7 dari 10 Wanita Hamil Terkena Anemia
Dari : http://www.indomedia.com/intisari/1998/oktober/anemia.htm
Di Indonesia prevalensi anemia di kalangan pekerja memang masih tinggi.
Studi mengenai anemia pada pekerja wanita yang dilakukan di Jakarta,
Tangerang, Jambi, dan Kudus - Jawa Tengah membuktikan hal itu. Dilaporkan,
anemia menurunkan produktivitas 5 - 10% dan kapasitas kerjanya 6,5 jam per
minggu. Anemia yang menyebabkan turunnya daya tahan juga membuat penderita
rentan terhadap penyakit, sehingga frekuensi tidak masuk kerja meningkat.
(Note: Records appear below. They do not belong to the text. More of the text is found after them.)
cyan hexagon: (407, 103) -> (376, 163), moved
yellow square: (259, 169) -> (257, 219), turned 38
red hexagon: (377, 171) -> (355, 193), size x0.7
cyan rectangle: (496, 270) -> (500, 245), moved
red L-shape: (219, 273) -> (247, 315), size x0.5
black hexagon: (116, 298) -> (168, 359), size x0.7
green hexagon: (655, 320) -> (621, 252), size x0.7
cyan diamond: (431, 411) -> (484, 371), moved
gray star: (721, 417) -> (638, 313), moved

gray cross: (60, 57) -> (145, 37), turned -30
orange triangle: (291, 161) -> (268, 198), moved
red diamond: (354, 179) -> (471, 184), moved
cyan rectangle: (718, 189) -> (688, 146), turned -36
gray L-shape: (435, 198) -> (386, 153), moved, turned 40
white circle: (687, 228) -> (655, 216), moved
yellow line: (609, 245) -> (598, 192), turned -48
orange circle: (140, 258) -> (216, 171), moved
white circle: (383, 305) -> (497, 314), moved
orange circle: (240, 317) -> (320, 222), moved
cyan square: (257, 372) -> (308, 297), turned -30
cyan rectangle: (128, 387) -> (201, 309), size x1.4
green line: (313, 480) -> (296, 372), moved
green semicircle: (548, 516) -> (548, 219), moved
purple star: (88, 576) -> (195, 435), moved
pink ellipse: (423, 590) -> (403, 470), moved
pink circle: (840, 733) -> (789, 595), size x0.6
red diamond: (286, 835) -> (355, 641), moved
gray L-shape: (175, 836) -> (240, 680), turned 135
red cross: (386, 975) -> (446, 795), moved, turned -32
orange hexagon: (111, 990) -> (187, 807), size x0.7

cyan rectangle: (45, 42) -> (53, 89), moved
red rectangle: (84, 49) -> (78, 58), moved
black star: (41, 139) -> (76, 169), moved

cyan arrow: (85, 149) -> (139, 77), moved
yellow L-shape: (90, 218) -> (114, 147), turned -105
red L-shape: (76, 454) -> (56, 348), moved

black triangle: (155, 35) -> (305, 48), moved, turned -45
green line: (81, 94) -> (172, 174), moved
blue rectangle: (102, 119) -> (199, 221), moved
Maka benarlah bila disimpulkan, anemia defisiensi zat besi sangat
mempengaruhi produktivitas kerja seseorang. Namun, menurut penelitian lain,
produktivitas dapat ditingkatkan sampai 10 - 20% setelah pekerja mendapat
suplemen zat besi.
Pembentuk sel darah merah
Pada penderita anemia, lebih sering disebut kurang darah, kadar sel darah
merah (hemoglobin atau Hb) di bawah nilai normal. Penyebabnya bisa karena
kurangnya zat gizi untuk pembentukan darah, misalnya zat besi, asam folat,
dan vitamin B12. Tetapi yang sering terjadi adalah anemia karena kekurangan
zat besi.
Proses kekurangan zat besi sampai menjadi anemia melalui beberapa tahap.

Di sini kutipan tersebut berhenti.